Saltillo native Colleen Hoover has hit the big time. Her first book, the self-published “Slammed,” has been on the New York Times bestsellers list almost since its release early last year.
Her second book, “Point of No Retreat” also made the list. The young author was picked up by Simon & Schuster, a major publishing house.
She was the subject of a recent ABC Nightline segment which is set to air this month’ and this week, The Associated Press is coming to her house for an interview.
She will also be a featured guest at an Amazon.com-sponsored panel at Austin’s famous SXSW Festival.
Hoover, the mother of three young boys took a few minutes from her hectic schedule to answer some questions about her whirlwind life.
News-Telegram: You've been riding a wave of popularity for some time. How has it changed your daily life? Your writing life?
Colleen Hoover: It's been overwhelming for sure.
I released my third book, “Hopeless,” in December and after it hit #1 on The New York Times, things have really picked up.
I've been doing a lot of interviews and traveling, so it's left little time for writing.
I hired someone to help me on a full-time basis last week and it's already made a huge difference, so I'm hoping to be able to block off writing time in the next few months.
N-T: It must really be exciting to get to meet people who have made the trip specifically to meet you/get a book signed.
CH: I had a book signing in Fairview two weeks ago. After being contacted by ABC's Nightline for an interview, their production team decided to come to the signing. That experience was incredible. There were so many people who showed up. One person flew in all the way from Canada.
N-T: Have you been on a full blown book tour? If so, how did it go? How long were you out? Did you enjoy the travel? Was there much difference in audiences as you moved from city to city?
CH: My situation is a little different since I have both traditionally and self-published books.
I schedule a few on my own and then also attend signings set up through Simon & Schuster.
I've never had the opportunity to travel much, so the past few months have been a lot of fun. I've been to New York City, Denver, Minnesota, Florida and Connecticut – all between October and September.
I'm usually only gone weekends when I do have a signing, so I have plenty of time to recoup between events.
This year I'm hoping to take my boys with me to a few so we can make vacations out of them. They've never been on an airplane before.
N-T: You have a publisher and a movie deal, right? How does that make you feel?
CH: I didn't publish my first book until January of last year, so it's only been a year. I'm still wrapping my mind around all that's happened. It's been a surreal experience and I'm trying to enjoy every moment of it while it lasts.
N-T: What’s it like working with Simon & Schuster? Do they give you a lot of editorial advice?

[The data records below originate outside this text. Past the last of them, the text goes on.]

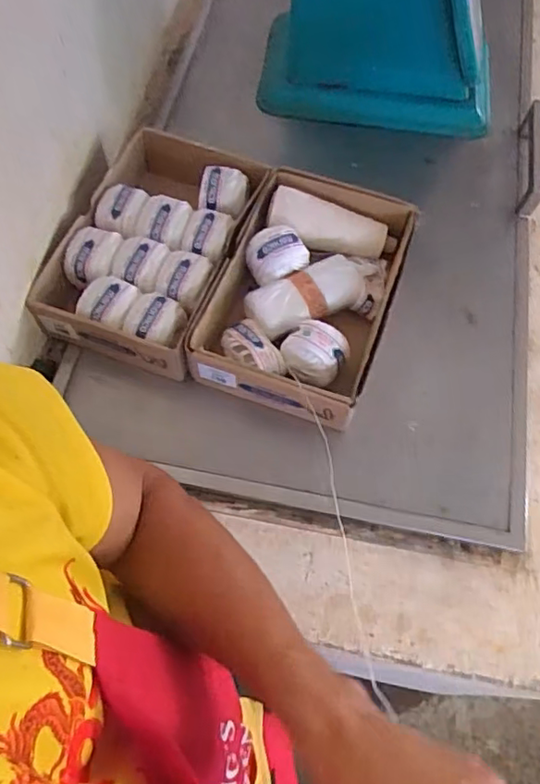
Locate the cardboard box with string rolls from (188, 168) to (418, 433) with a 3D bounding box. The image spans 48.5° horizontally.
[{"bbox_3d":[0.046,-0.124,0.725,0.200,0.084,0.301,19,66,7],"label":"cardboard box with string rolls"}]

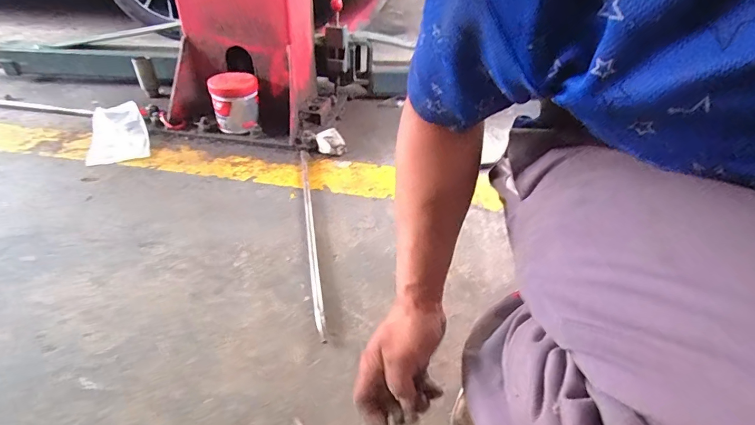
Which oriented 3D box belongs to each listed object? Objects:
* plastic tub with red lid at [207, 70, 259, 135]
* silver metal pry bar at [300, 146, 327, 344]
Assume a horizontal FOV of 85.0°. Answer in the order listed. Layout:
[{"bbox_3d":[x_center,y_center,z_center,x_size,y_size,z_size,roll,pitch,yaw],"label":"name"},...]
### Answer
[{"bbox_3d":[-0.350,-0.267,1.026,0.108,0.137,0.106,-8,38,-15],"label":"plastic tub with red lid"},{"bbox_3d":[-0.128,0.013,0.783,0.013,0.014,0.533,-4,37,-10],"label":"silver metal pry bar"}]

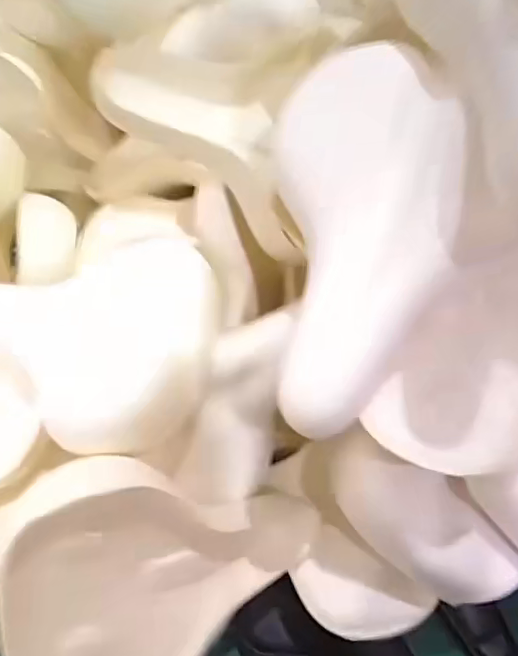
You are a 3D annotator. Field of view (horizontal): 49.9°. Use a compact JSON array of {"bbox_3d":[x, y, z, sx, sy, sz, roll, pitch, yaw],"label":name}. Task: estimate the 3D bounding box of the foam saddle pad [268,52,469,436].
[{"bbox_3d":[0.061,-0.055,0.357,0.111,0.050,0.246,7,93,0],"label":"foam saddle pad"}]

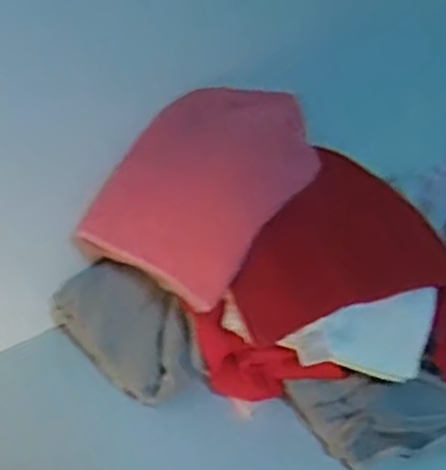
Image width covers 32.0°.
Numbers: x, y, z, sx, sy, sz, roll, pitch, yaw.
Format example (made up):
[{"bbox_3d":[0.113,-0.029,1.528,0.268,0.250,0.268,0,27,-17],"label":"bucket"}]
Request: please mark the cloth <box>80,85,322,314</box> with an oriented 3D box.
[{"bbox_3d":[-0.008,-0.056,0.766,0.158,0.066,0.239,33,70,14],"label":"cloth"}]

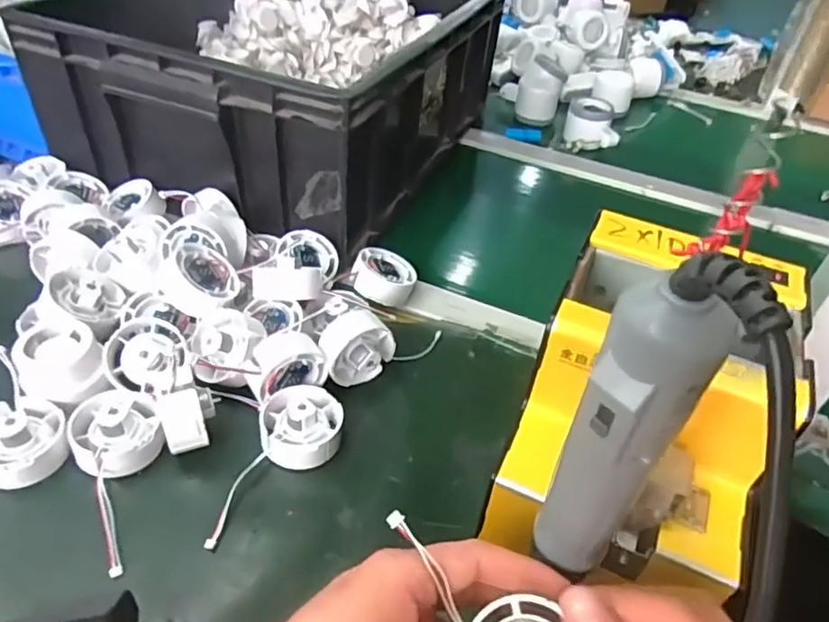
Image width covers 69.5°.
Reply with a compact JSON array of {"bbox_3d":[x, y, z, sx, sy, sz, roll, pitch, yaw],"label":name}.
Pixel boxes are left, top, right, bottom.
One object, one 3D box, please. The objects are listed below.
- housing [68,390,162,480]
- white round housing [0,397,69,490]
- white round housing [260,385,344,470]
[{"bbox_3d":[-0.196,0.078,0.394,0.053,0.030,0.060,-13,45,-21],"label":"housing"},{"bbox_3d":[-0.254,0.081,0.381,0.057,0.024,0.055,4,42,-3],"label":"white round housing"},{"bbox_3d":[-0.077,0.075,0.406,0.053,0.025,0.057,4,42,-3],"label":"white round housing"}]

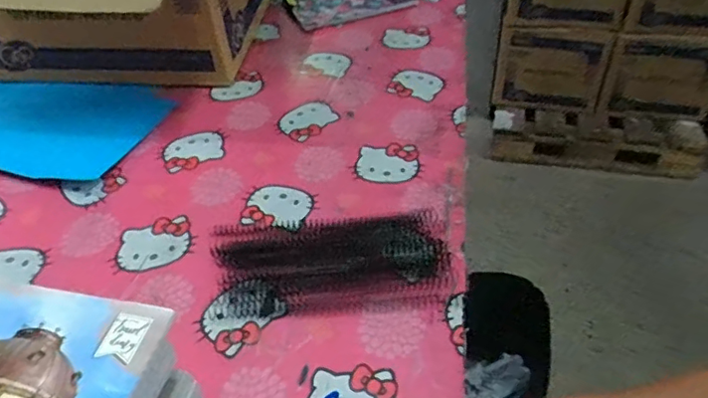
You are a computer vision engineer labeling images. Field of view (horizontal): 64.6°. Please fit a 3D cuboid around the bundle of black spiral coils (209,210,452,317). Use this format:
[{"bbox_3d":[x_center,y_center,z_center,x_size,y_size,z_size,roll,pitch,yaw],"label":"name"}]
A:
[{"bbox_3d":[-0.026,0.065,0.589,0.242,0.011,0.121,-3,44,-1],"label":"bundle of black spiral coils"}]

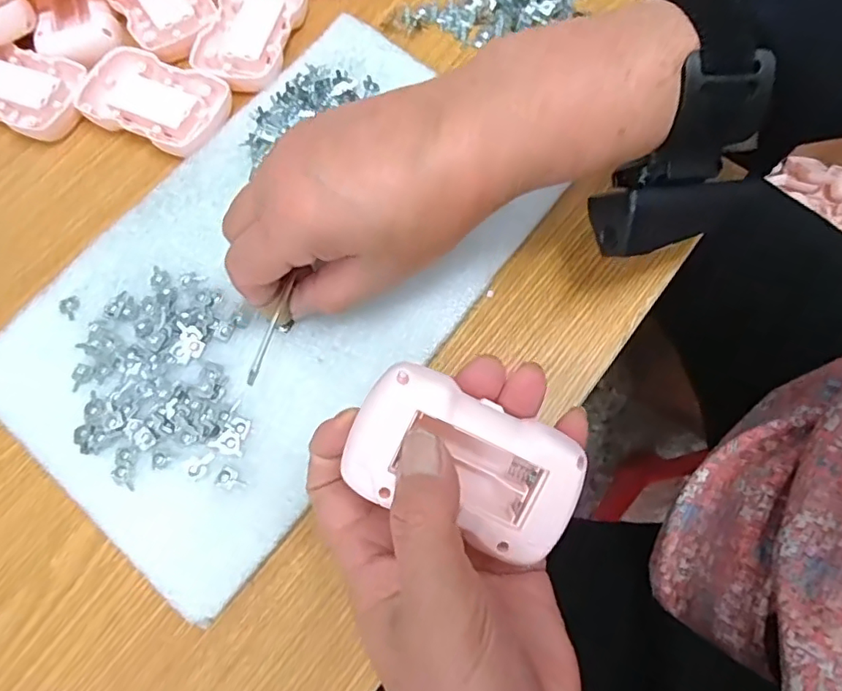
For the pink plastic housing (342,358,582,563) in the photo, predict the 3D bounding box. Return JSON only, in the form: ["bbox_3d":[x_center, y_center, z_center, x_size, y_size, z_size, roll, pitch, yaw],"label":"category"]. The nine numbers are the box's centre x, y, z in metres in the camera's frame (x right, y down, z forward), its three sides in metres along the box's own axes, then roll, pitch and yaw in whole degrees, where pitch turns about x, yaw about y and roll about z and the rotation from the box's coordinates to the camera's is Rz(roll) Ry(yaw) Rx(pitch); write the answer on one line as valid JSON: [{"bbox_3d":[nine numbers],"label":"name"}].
[{"bbox_3d":[0.017,0.042,0.216,0.082,0.024,0.049,22,93,-2],"label":"pink plastic housing"}]

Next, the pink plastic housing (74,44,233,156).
[{"bbox_3d":[-0.160,-0.148,0.347,0.088,0.012,0.055,24,72,11],"label":"pink plastic housing"}]

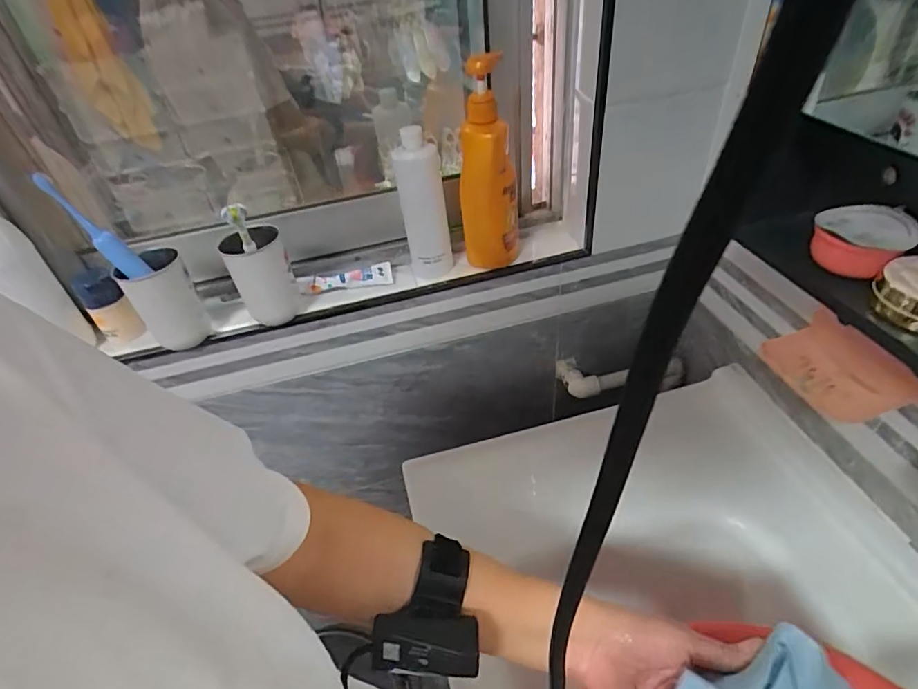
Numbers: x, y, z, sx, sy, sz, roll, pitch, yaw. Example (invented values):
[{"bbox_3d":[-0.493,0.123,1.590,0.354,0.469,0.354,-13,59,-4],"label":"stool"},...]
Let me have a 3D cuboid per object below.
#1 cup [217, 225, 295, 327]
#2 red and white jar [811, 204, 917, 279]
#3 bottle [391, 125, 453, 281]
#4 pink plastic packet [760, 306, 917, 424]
[{"bbox_3d":[-0.251,-0.086,0.657,0.069,0.125,0.069,-4,41,3],"label":"cup"},{"bbox_3d":[0.368,-0.096,0.471,0.074,0.038,0.067,30,53,35],"label":"red and white jar"},{"bbox_3d":[-0.048,-0.186,0.713,0.060,0.194,0.065,-14,42,-8],"label":"bottle"},{"bbox_3d":[0.418,0.033,0.556,0.083,0.018,0.150,-47,43,20],"label":"pink plastic packet"}]

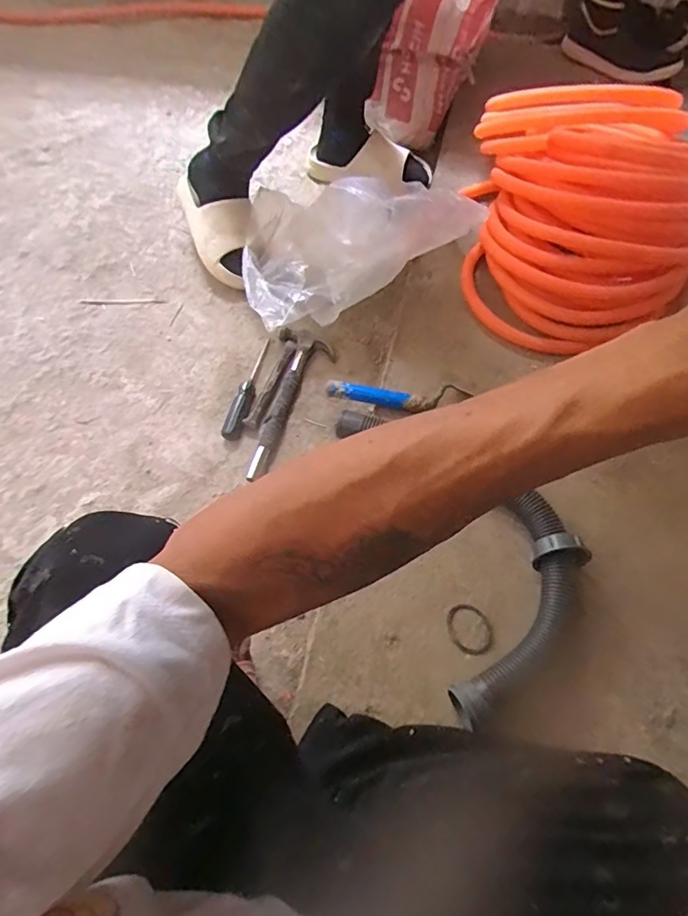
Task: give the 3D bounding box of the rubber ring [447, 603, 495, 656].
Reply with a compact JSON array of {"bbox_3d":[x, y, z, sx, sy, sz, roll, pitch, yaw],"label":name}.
[{"bbox_3d":[0.158,0.215,0.620,0.062,0.004,0.054,40,72,17],"label":"rubber ring"}]

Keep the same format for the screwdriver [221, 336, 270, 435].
[{"bbox_3d":[-0.161,-0.121,0.833,0.019,0.028,0.197,17,67,9],"label":"screwdriver"}]

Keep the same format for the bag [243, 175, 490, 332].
[{"bbox_3d":[0.028,-0.393,0.865,0.426,0.105,0.258,-15,66,-6],"label":"bag"}]

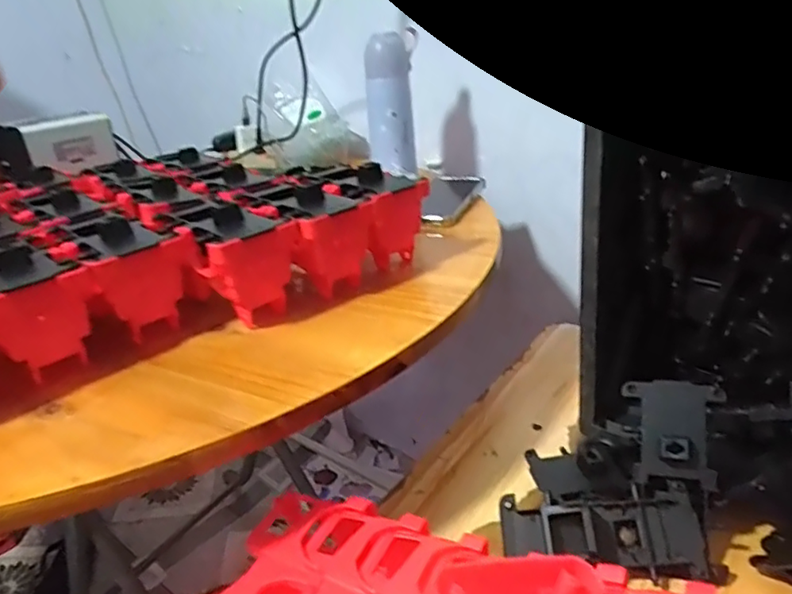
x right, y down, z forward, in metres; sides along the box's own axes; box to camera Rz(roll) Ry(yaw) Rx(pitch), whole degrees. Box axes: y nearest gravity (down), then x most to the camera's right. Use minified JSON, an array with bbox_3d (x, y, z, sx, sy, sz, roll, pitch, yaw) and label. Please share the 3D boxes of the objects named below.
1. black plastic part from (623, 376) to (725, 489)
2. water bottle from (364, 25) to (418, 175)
[{"bbox_3d":[0.221,0.109,0.469,0.068,0.080,0.023,4,-10,24],"label":"black plastic part"},{"bbox_3d":[-0.007,-0.285,0.855,0.073,0.174,0.070,-3,24,5],"label":"water bottle"}]

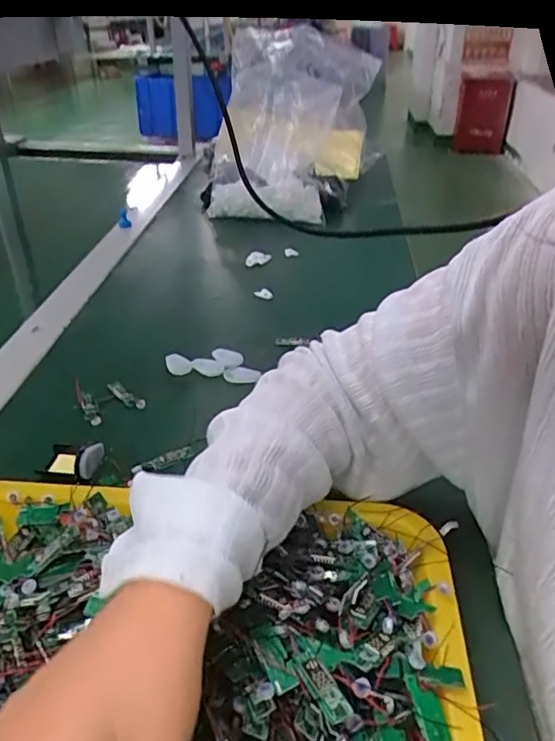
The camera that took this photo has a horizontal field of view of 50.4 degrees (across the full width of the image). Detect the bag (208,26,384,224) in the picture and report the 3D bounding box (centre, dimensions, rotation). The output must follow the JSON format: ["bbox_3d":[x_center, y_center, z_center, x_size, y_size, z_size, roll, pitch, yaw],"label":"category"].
[{"bbox_3d":[0.033,-0.405,0.988,0.259,0.269,0.306,2,32,2],"label":"bag"}]

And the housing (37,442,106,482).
[{"bbox_3d":[-0.160,0.066,0.454,0.046,0.016,0.040,9,33,13],"label":"housing"}]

CH: I signed my first two books with Simon & Schuster, but decided to self-publish my recent release, “Hopeless.” I enjoy aspects of both traditional publishing and self-publishing and feel I may make different decisions based on each novel.
I recently submitted a manuscript that ties into one of the books they've already bought rights to, so that one I will publish through S&S again.
I love working with them and my editor is amazing.
I was lucky in that I didn't have to go through re-writes with the books, since they had been released before they were picked up by the publisher.
I have a feeling the manuscript I just submitted will be a different story since it hasn't been in the hands of readers yet.
N-T: How did you "get the word out" about your books when you first started? You used a lot of social media, right?
CH: I used Facebook and Twitter, like most other self-published authors.
I can't say what helped my books garner as much of a following as they've had . . . maybe it's a combination of word of mouth and luck?
Whatever it is, I couldn't be more grateful to the readers who have supported me.
N-T: What advice would you give to a fledgling writer who wants to self-publish, as you did?
CH: Google was my best friend. I knew nothing about the publishing industry a little over a year ago. I researched every single aspect of it that I could find. The answers to every question an author has ever had can be found in writer's forums, etc. It takes a lot of work and time, but if you really want to make this a career the effort will pay off.
N-T: Is life better with or without a literary agent?
CH: I guess it depends on the author. I have a wonderful agent, Jane Dystel of Dystel and Goderich Literary Management out of NYC.
I know for a fact that I couldn't have negotiated the deals she was able to negotiate. She knows the business and has been doing this for years, so to me the agent fee is minimal compared to what they can do for you.
N-T: Did you retain any creative control over the Hollywood process?
CH: I don't have any control. When an author signs over their rights to a producer, it's standard to sign over the creative rights for the screenplay. Unless you are someone huge like EL James or Stephanie Meyer, you don't really have say-so when it comes to movie details.
N-T: What's next for you?
CH: Next week The Associated Press is coming to my house for an interview.
After that I'll be doing a panel for Amazon at SXSW in Austin.
In between, I have signings scheduled every month through the end of the year, so I'll be doing my best to sneak in time to write.
As soon as Hoover finished the interview, she was out the door to take her son to the orthodontist in Tyler. That’s life on the go for the busy wife, mom and up and coming author.